_WHAT YOU WILL DO_. Output the entries exactly.
Start of Block
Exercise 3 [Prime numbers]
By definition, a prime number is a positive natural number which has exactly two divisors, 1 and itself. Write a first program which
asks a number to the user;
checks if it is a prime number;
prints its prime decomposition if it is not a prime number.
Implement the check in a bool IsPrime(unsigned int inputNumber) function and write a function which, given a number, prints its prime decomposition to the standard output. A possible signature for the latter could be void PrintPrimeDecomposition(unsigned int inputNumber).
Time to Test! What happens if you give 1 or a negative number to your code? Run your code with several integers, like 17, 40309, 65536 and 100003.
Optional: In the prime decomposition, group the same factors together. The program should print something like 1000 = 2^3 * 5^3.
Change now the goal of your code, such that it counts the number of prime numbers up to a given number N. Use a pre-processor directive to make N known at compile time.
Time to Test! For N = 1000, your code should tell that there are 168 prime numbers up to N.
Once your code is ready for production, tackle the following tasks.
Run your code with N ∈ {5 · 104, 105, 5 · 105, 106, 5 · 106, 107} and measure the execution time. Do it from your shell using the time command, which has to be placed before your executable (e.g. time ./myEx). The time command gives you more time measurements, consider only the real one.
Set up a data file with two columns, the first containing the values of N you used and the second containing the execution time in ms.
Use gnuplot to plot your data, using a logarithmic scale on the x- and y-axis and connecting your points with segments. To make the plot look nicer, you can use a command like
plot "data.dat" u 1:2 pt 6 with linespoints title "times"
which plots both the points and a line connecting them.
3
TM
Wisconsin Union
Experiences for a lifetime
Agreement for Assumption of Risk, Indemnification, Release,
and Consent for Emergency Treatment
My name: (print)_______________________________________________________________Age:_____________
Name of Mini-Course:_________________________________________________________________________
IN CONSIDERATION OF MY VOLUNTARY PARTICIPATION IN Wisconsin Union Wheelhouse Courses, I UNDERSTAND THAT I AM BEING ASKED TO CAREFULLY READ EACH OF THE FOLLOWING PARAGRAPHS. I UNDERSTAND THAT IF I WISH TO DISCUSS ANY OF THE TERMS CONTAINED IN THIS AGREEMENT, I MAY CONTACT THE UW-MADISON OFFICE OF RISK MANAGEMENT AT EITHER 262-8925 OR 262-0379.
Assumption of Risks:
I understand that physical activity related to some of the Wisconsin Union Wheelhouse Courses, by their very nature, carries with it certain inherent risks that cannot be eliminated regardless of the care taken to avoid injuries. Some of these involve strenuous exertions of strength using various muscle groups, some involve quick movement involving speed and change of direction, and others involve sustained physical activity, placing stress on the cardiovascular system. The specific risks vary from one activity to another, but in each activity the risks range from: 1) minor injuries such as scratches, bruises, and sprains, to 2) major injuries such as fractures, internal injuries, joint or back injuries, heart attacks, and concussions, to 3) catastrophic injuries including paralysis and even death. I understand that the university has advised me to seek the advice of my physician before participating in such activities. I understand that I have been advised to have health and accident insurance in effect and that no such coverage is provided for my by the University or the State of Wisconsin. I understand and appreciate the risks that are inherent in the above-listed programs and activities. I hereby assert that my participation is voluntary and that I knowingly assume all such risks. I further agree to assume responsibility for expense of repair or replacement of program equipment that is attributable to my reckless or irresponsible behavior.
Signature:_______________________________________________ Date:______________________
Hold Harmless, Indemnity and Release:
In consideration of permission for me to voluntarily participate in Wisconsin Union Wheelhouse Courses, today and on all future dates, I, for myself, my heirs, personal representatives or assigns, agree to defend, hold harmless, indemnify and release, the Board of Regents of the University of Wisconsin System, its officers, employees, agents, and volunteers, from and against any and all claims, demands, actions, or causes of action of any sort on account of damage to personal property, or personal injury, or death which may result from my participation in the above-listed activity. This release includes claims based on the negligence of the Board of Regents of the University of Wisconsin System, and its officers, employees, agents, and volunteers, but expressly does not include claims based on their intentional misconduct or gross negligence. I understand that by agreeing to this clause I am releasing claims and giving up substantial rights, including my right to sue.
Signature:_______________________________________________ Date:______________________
End of Block
_EXERCISE ANSWER_.
Exercise 3 [Prime numbers]
By definition, a prime number is a positive natural number which has exactly two divisors, 1 and itself. Write a first program which
asks a number to the user;
checks if it is a prime number;
prints its prime decomposition if it is not a prime number.
Implement the check in a bool IsPrime(unsigned int inputNumber) function and write a function which, given a number, prints its prime decomposition to the standard output. A possible signature for the latter could be void PrintPrimeDecomposition(unsigned int inputNumber).
Time to Test! What happens if you give 1 or a negative number to your code? Run your code with several integers, like 17, 40309, 65536 and 100003.
Optional: In the prime decomposition, group the same factors together. The program should print something like 1000 = 2^3 * 5^3.
Change now the goal of your code, such that it counts the number of prime numbers up to a given number N. Use a pre-processor directive to make N known at compile time.
Time to Test! For N = 1000, your code should tell that there are 168 prime numbers up to N.
Once your code is ready for production, tackle the following tasks.
Run your code with N ∈ {5 · 104, 105, 5 · 105, 106, 5 · 106, 107} and measure the execution time. Do it from your shell using the time command, which has to be placed before your executable (e.g. time ./myEx). The time command gives you more time measurements, consider only the real one.
Set up a data file with two columns, the first containing the values of N you used and the second containing the execution time in ms.
Use gnuplot to plot your data, using a logarithmic scale on the x- and y-axis and connecting your points with segments. To make the plot look nicer, you can use a command like
plot "data.dat" u 1:2 pt 6 with linespoints title "times"
which plots both the points and a line connecting them.
3
TM
Wisconsin Union
Experiences for a lifetime
Agreement for Assumption of Risk, Indemnification, Release,
and Consent for Emergency Treatment
My name: (print)_______________________________________________________________Age:_____________
Name of Mini-Course:_________________________________________________________________________
IN CONSIDERATION OF MY VOLUNTARY PARTICIPATION IN Wisconsin Union Wheelhouse Courses, I UNDERSTAND THAT I AM BEING ASKED TO CAREFULLY READ EACH OF THE FOLLOWING PARAGRAPHS. I UNDERSTAND THAT IF I WISH TO DISCUSS ANY OF THE TERMS CONTAINED IN THIS AGREEMENT, I MAY CONTACT THE UW-MADISON OFFICE OF RISK MANAGEMENT AT EITHER 262-8925 OR 262-0379.
Assumption of Risks:
I understand that physical activity related to some of the Wisconsin Union Wheelhouse Courses, by their very nature, carries with it certain inherent risks that cannot be eliminated regardless of the care taken to avoid injuries. Some of these involve strenuous exertions of strength using various muscle groups, some involve quick movement involving speed and change of direction, and others involve sustained physical activity, placing stress on the cardiovascular system. The specific risks vary from one activity to another, but in each activity the risks range from: 1) minor injuries such as scratches, bruises, and sprains, to 2) major injuries such as fractures, internal injuries, joint or back injuries, heart attacks, and concussions, to 3) catastrophic injuries including paralysis and even death. I understand that the university has advised me to seek the advice of my physician before participating in such activities. I understand that I have been advised to have health and accident insurance in effect and that no such coverage is provided for my by the University or the State of Wisconsin. I understand and appreciate the risks that are inherent in the above-listed programs and activities. I hereby assert that my participation is voluntary and that I knowingly assume all such risks. I further agree to assume responsibility for expense of repair or replacement of program equipment that is attributable to my reckless or irresponsible behavior.
Signature:_______________________________________________ Date:______________________
Hold Harmless, Indemnity and Release:
In consideration of permission for me to voluntarily participate in Wisconsin Union Wheelhouse Courses, today and on all future dates, I, for myself, my heirs, personal representatives or assigns, agree to defend, hold harmless, indemnify and release, the Board of Regents of the University of Wisconsin System, its officers, employees, agents, and volunteers, from and against any and all claims, demands, actions, or causes of action of any sort on account of damage to personal property, or personal injury, or death which may result from my participation in the above-listed activity. This release includes claims based on the negligence of the Board of Regents of the University of Wisconsin System, and its officers, employees, agents, and volunteers, but expressly does not include claims based on their intentional misconduct or gross negligence. I understand that by agreeing to this clause I am releasing claims and giving up substantial rights, including my right to sue.
Signature:_______________________________________________ Date:______________________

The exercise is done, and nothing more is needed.